Плексус - стр. 74
Так мы и перескакивали с одной темы на другую, пока – ровно в десять минут второго, как я и предсказывал, – не возникла Мона. Держа в одной руке сверток с дорогой снедью, в другой – бутылку бенедиктина. Похоже, добрые самаритяне по-прежнему не обходили ее вниманием. На сей раз в этой роли выступил – кто бы вы думали? – удалившийся на покой пекарь из Уихокена. К тому же человек незаурядной культуры. Хотите – верьте, хотите – нет, но на всех ее обожателях, будь то почтенные лесорубы, боксеры, кожевники или ушедшие на покой уихокенские хлебопеки, лежал неизгладимый отпечаток культуры.
Беседе нашей пришел конец, как только Мона появилась на пороге. О’Мара взял себе за правило глуповато ухмыляться, едва она принималась рассказывать о новейших своих приключениях; Мону это откровенно злило. Но раньше обстояло еще хуже. Поначалу он ее без конца перебивал, задавая оскорбительно прямые вопросы типа: «Так ты хочешь сказать: он даже не попытался тебя облапить?» И так далее в том же духе – вещи, которые у нас в доме были строго табуированы. Постепенно О’Мара приучился держать язык за зубами. Лишь изредка отпуская какую-нибудь двусмысленную шуточку или слегка завуалированный намек, до которых Мона не снисходила. Временами, впрочем, рассказы ее бывали столь неправдоподобны, что мы оба прыскали со смеху. Забавнее всего было то, что и она не отказывалась от своей партии в общем хоре, хохоча с нами до упаду. А еще страннее – то, что, вдосталь насмеявшись, она как ни в чем не бывало возобновляла повествование с того места, на котором ее перебили.

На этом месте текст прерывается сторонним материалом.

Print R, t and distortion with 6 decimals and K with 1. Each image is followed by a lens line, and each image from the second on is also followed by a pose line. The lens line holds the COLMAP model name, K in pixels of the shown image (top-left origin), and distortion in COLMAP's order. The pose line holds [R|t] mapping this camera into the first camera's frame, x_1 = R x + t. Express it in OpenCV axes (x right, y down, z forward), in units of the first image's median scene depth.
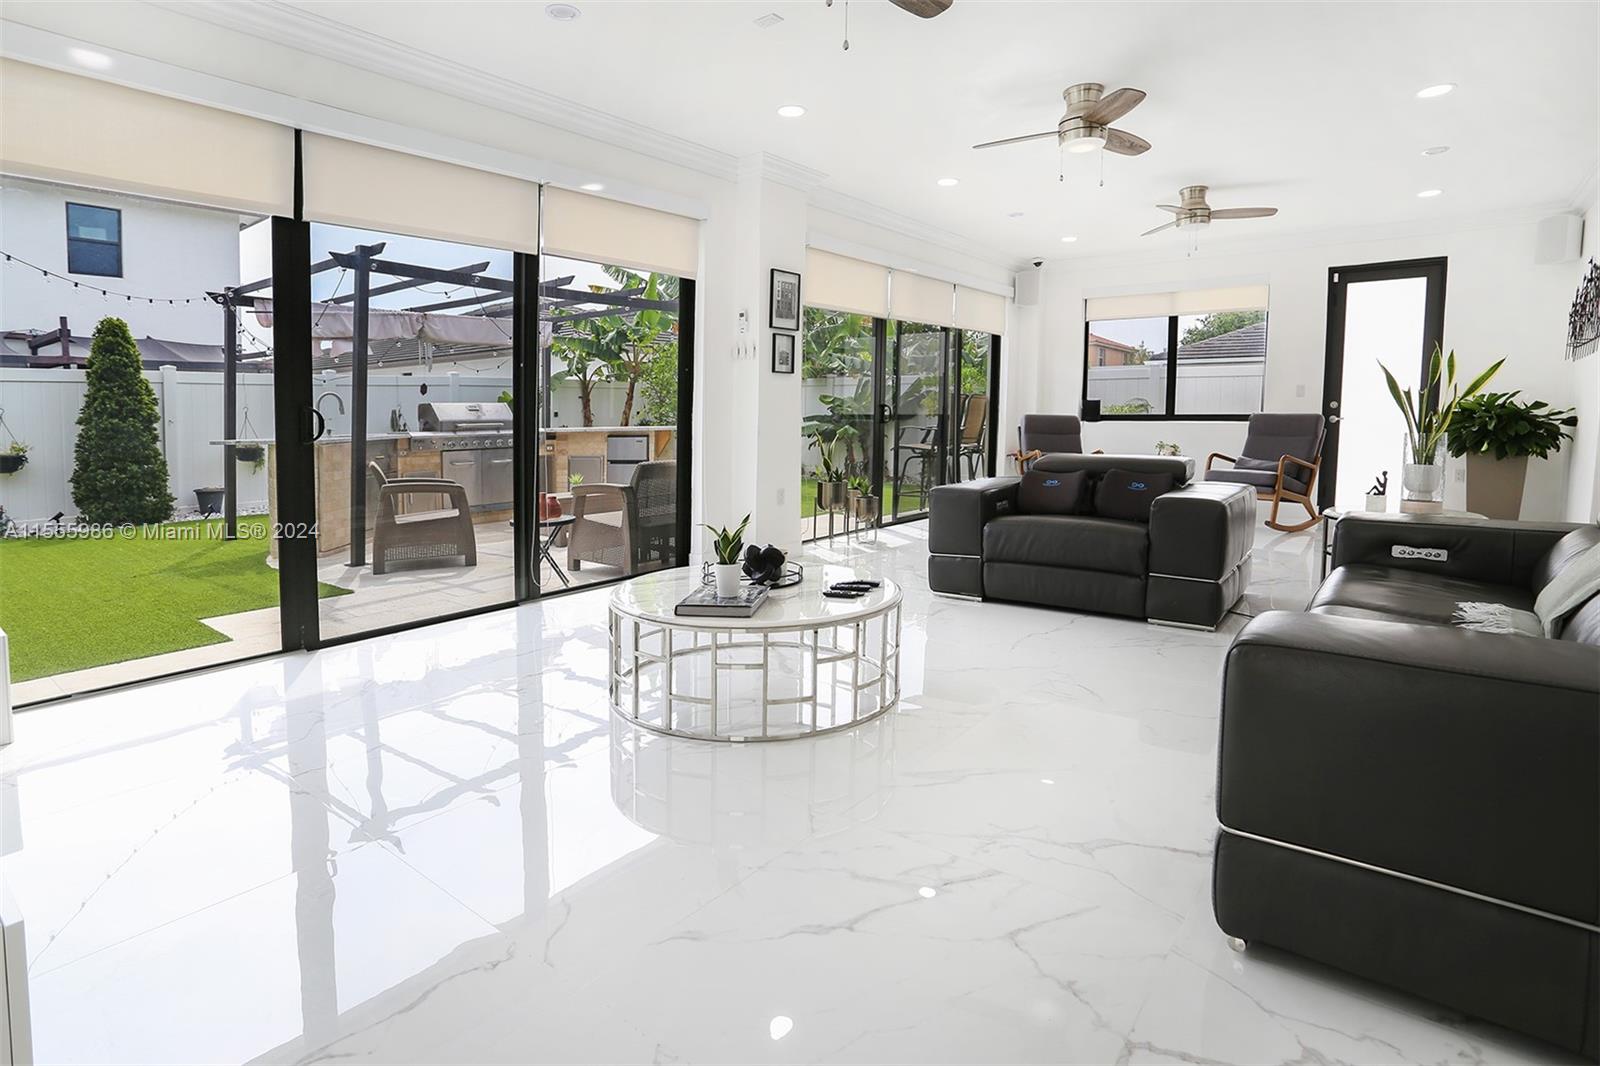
lens RADIAL K [[858.1, 0, 788.5], [0, 858.1, 502.2], [0, 0, 1]] dist [-0.062122, 0.039011]
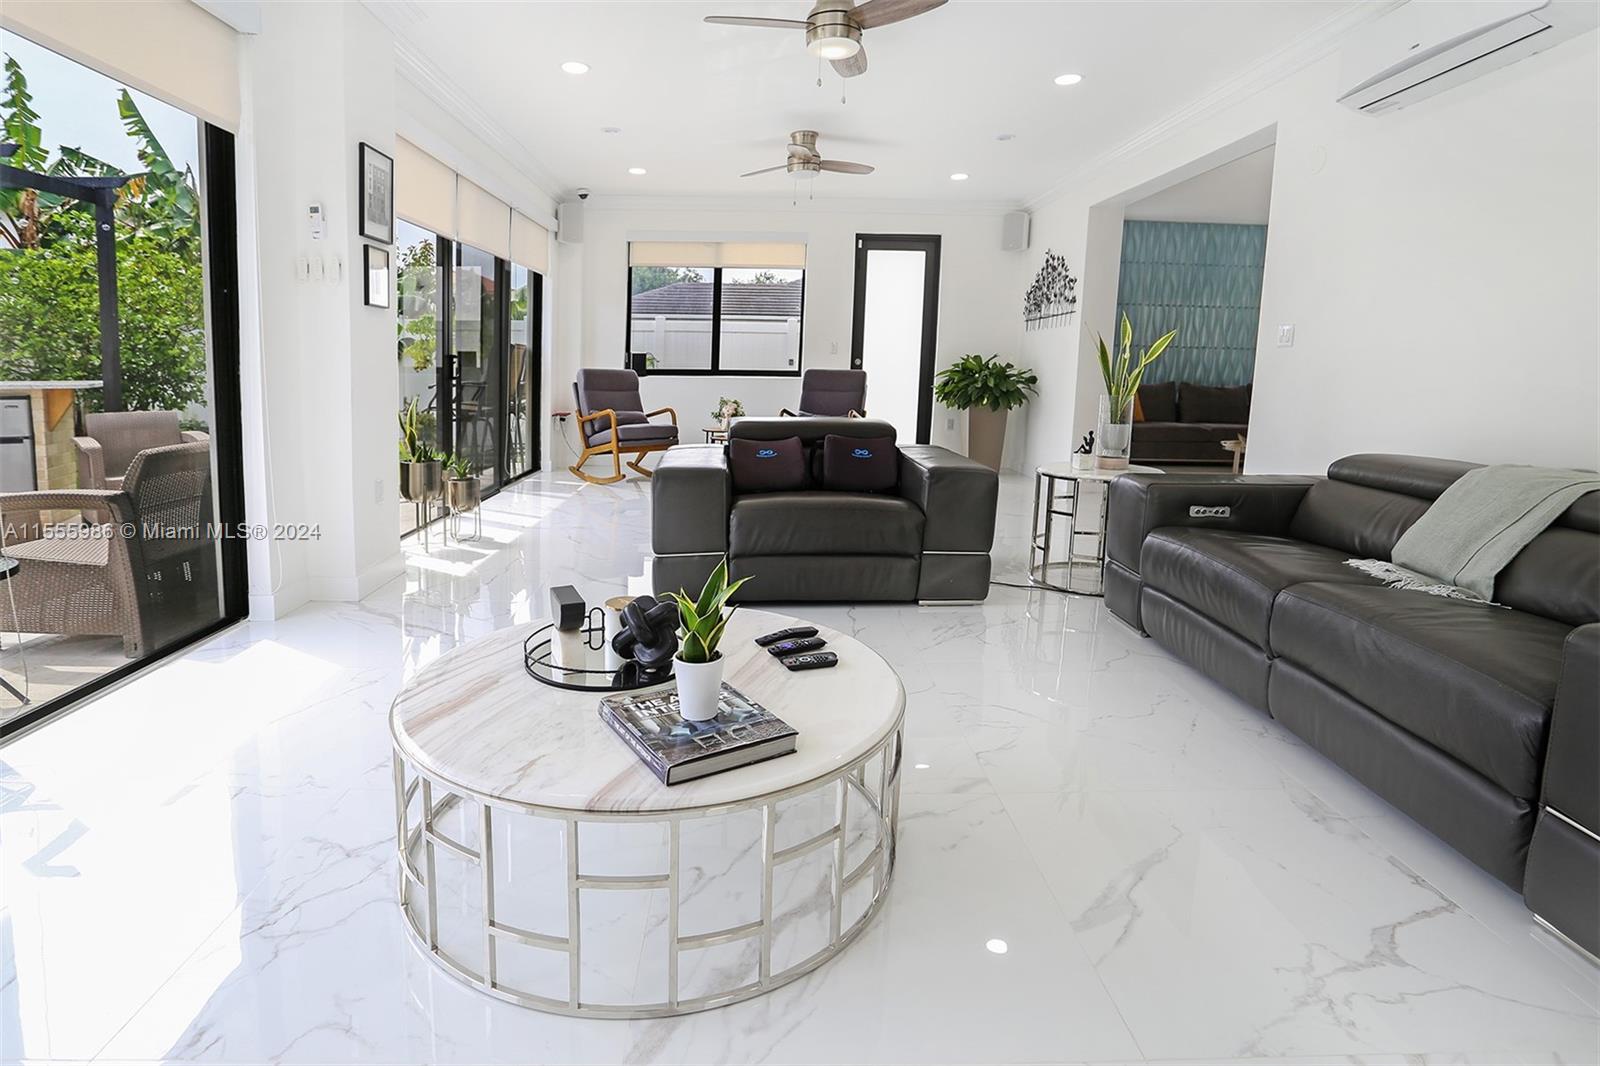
lens RADIAL K [[858.1, 0, 788.5], [0, 858.1, 502.2], [0, 0, 1]] dist [-0.062122, 0.039011]
pose [[0.775679, -0.083652, 0.625560, -0.164444], [0.048303, 0.996139, 0.073313, -0.027552], [-0.629277, -0.026651, 0.776724, 0.250237]]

Случалось, она призывала меня в свидетели, предлагая подтвердить какую-нибудь из невероятных своих фантазий, что, к вящему удивлению О’Мары, я делал не моргнув глазом. Я даже расцвечивал ее выдумки весьма эффектными деталями собственного сочинения. Слыша их, она серьезно кивала, будто речь шла о чем-то неоспоримом, изначально не подлежащем сомнению, либо, напротив, о вымысле, многократно повторенном и совместно нами отрепетированном.
В мире кажущегося и мнимого она чувствовала себя как рыба в воде. Она не только верила в собственные россказни: она вела себя так, будто самый факт изложения служит дополнительным свидетельством их достоверности. Само собой разумеется, все вокруг в то же время убеждались в обратном. Повторяю, все вокруг. Последнее лишь укрепляло ее собственную убежденность в том, что линия поведения выбрана верно. Логика Моны мало в чем совпадала с Евклидовой.
Я тут говорил о смехе. В сущности, ей был знаком до тонкостей лишь один его вид – истерический. Ибо, точности ради замечу, чувство юмора у нее почти отсутствовало. Оно пробуждалось только в присутствии людей, которые сами были начисто лишены такового. В обществе Нахума Юда, юмориста до мозга костей, она улыбалась. Улыбалась доброжелательно, снисходительно, ободряюще; так улыбаются умственно отсталым детям. Улыбка Моны, надо признать, напрочь отличалась от ее же смеха. Ее улыбка была теплой и неподдельной. А вот смеялась она совсем иначе – резко, пронзительно, устрашающе. Ее смех мог не на шутку обескуражить. Я познакомился с нею задолго до того, как услышал этот смех. Меж ее смехом и ее слезами почти не было разницы. В театре ее обучили технике «сценического» смеха. Он был ужасен. Меня до костей пробирало.